*Records provided*
________________

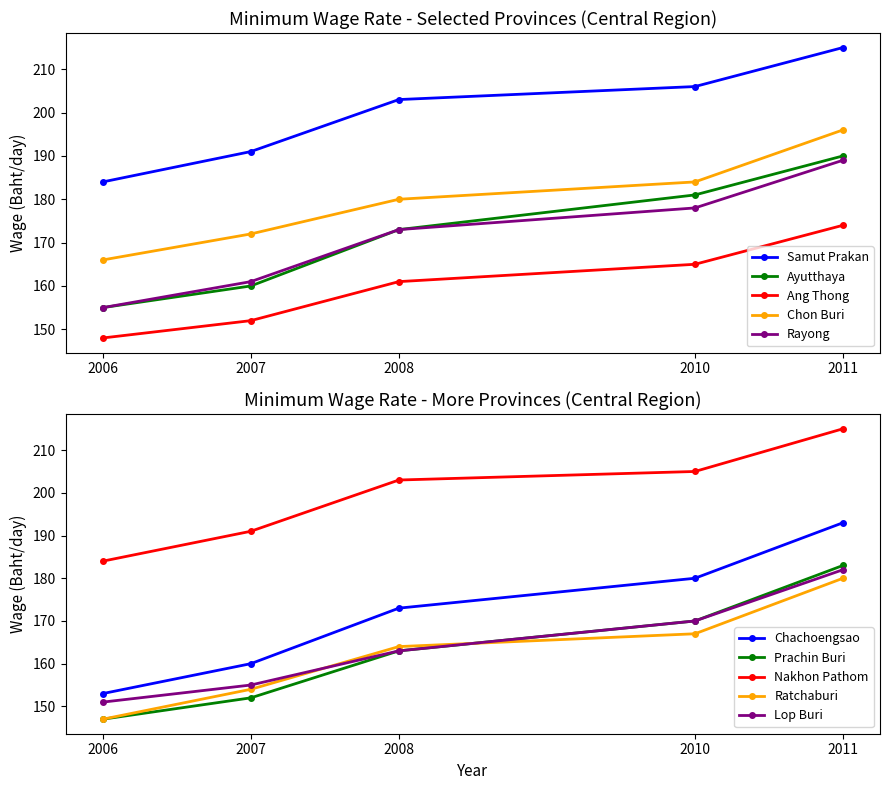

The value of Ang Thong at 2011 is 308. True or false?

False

________________

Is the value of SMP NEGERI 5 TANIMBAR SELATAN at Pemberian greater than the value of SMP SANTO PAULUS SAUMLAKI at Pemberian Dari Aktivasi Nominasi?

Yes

________________

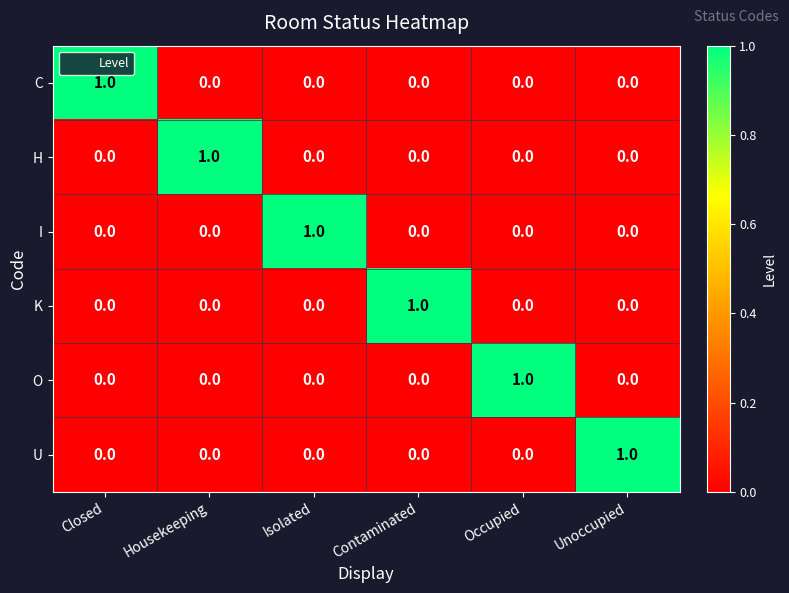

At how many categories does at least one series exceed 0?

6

________________

*Work required*
How many lines in the rows above contain the word "value"? Give only the number.

*Output*
2